(YOUR TASK): Present each line of the entries below that holds the word "nose".

(TASK DATA):
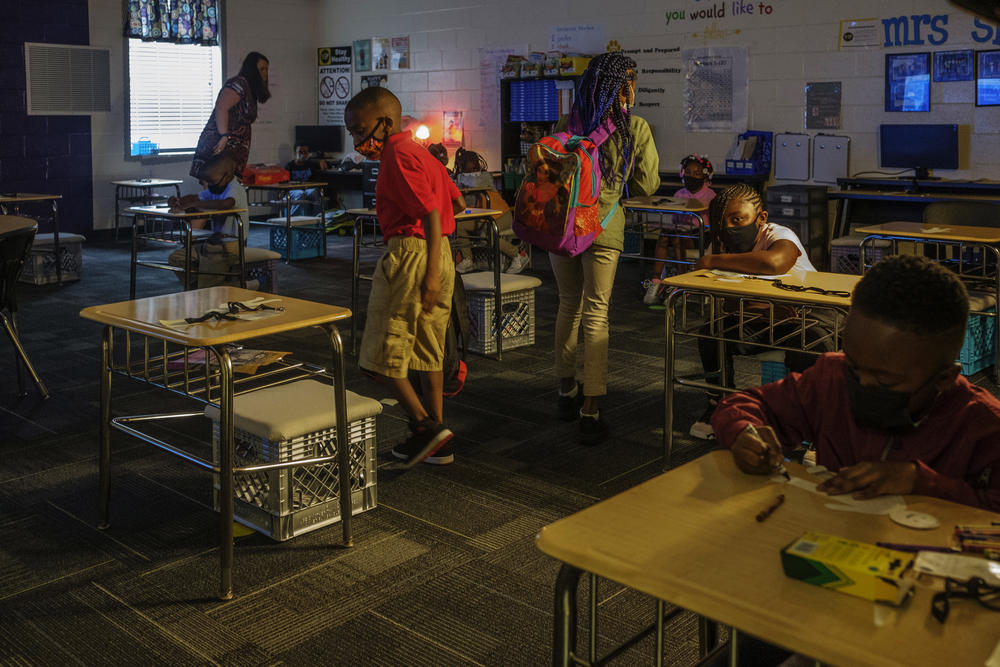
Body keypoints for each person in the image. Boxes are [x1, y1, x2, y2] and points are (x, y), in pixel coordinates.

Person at [713, 255, 1000, 512]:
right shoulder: (833, 379)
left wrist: (921, 483)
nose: (861, 382)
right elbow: (746, 404)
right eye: (853, 363)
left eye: (883, 379)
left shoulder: (984, 427)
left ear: (944, 378)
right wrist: (743, 434)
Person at [344, 86, 463, 467]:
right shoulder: (423, 153)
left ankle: (425, 428)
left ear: (386, 122)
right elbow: (455, 202)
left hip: (413, 255)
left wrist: (427, 273)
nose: (357, 140)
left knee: (378, 353)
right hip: (439, 252)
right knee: (428, 350)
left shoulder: (397, 154)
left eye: (359, 129)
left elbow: (428, 211)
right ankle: (438, 442)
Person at [551, 52, 660, 445]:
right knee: (596, 314)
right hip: (602, 228)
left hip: (562, 229)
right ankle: (591, 410)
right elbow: (648, 185)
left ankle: (565, 390)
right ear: (624, 85)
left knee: (567, 305)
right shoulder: (635, 127)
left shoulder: (566, 124)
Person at [688, 183, 833, 440]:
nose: (730, 229)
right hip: (757, 319)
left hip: (804, 315)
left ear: (761, 218)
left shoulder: (779, 234)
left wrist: (711, 260)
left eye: (737, 220)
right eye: (723, 224)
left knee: (812, 343)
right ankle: (720, 403)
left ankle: (816, 422)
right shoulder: (723, 244)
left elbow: (775, 262)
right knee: (712, 333)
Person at [642, 154, 716, 305]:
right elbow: (675, 220)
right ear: (682, 173)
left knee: (678, 238)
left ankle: (681, 285)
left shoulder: (710, 195)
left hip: (700, 237)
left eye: (697, 173)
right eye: (688, 172)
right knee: (664, 235)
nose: (692, 176)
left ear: (705, 175)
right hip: (679, 233)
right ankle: (656, 281)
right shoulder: (679, 194)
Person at [167, 153, 248, 288]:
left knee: (209, 278)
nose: (209, 185)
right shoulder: (217, 186)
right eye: (208, 182)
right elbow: (196, 197)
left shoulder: (235, 189)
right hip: (214, 244)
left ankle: (212, 289)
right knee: (177, 258)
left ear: (227, 176)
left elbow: (226, 204)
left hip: (231, 246)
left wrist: (194, 205)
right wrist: (179, 201)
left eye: (212, 181)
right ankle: (197, 288)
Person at [191, 52, 271, 181]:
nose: (265, 73)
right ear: (252, 69)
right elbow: (221, 107)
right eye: (262, 69)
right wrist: (224, 136)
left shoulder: (250, 89)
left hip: (235, 147)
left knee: (230, 186)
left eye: (267, 69)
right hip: (221, 143)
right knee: (216, 184)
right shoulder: (239, 83)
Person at [452, 148, 530, 274]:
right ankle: (468, 259)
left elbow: (473, 183)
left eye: (472, 168)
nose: (471, 172)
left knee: (487, 235)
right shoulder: (464, 180)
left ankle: (518, 255)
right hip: (482, 218)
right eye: (467, 169)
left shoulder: (484, 177)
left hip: (501, 215)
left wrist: (457, 180)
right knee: (459, 225)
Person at [284, 144, 328, 216]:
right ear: (295, 153)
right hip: (293, 190)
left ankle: (316, 219)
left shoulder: (311, 164)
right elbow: (284, 183)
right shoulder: (289, 166)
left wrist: (321, 162)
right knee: (300, 194)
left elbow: (327, 165)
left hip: (307, 189)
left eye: (305, 152)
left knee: (314, 191)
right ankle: (293, 220)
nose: (303, 154)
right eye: (300, 152)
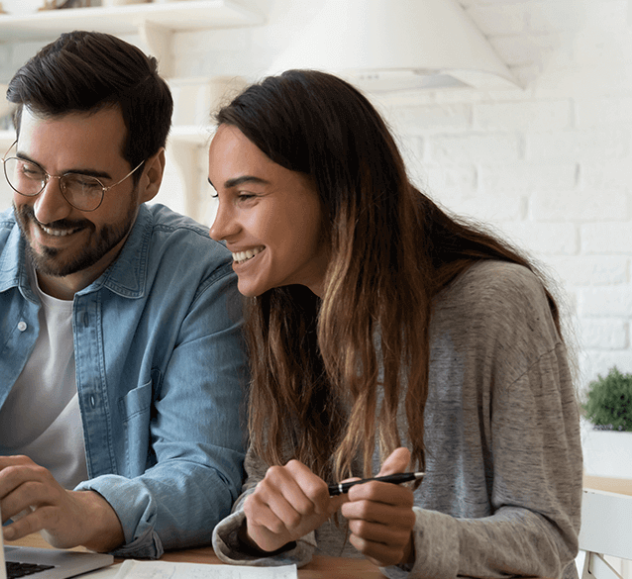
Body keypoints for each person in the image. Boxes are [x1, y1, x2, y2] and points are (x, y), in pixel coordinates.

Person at [0, 31, 247, 559]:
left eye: (84, 182)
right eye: (30, 170)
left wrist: (82, 513)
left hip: (104, 564)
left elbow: (206, 476)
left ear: (151, 177)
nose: (47, 208)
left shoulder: (200, 280)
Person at [206, 70, 582, 578]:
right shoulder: (287, 313)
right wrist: (262, 529)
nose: (218, 227)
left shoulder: (496, 303)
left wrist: (415, 541)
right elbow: (263, 484)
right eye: (217, 197)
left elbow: (548, 536)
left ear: (336, 190)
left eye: (245, 196)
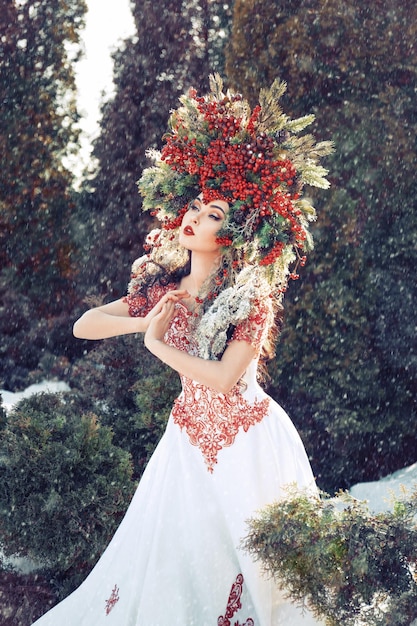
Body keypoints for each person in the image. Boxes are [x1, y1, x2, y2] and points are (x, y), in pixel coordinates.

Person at [32, 74, 332, 625]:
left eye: (215, 213)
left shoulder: (249, 298)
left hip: (249, 442)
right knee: (175, 568)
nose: (196, 217)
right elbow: (83, 326)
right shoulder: (162, 285)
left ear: (235, 231)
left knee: (262, 578)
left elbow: (223, 379)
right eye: (196, 206)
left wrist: (156, 343)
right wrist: (149, 317)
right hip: (186, 441)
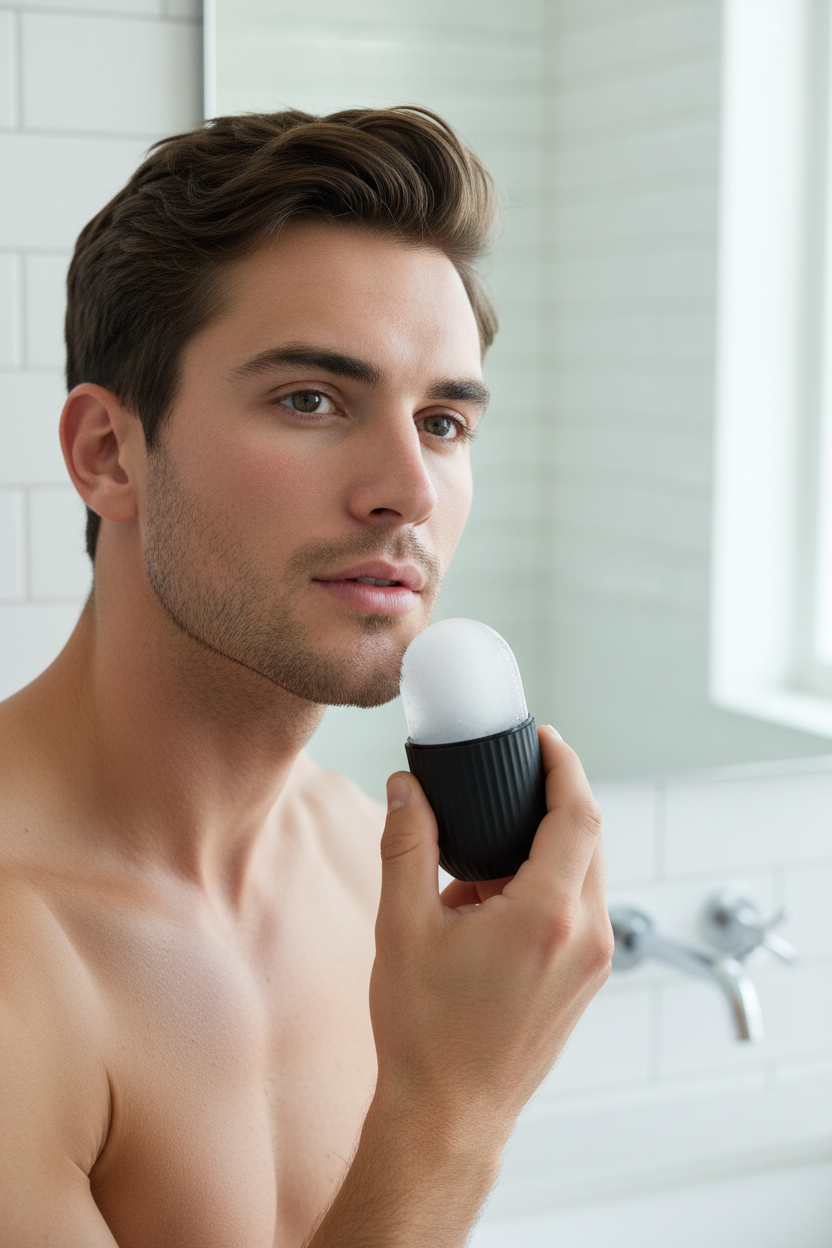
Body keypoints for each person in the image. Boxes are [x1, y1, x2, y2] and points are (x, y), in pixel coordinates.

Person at [0, 106, 612, 1247]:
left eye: (440, 421)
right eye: (311, 400)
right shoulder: (17, 955)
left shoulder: (370, 872)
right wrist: (451, 1114)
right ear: (107, 453)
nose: (407, 491)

(SOLUTION TO THE EXERCISE):
nose: (861, 382)
nose: (357, 140)
nose: (730, 229)
nose: (692, 176)
nose: (209, 185)
nose: (265, 73)
nose: (471, 172)
nose: (303, 154)
nose: (47, 208)
nose: (218, 227)
nose: (196, 217)
nose: (407, 491)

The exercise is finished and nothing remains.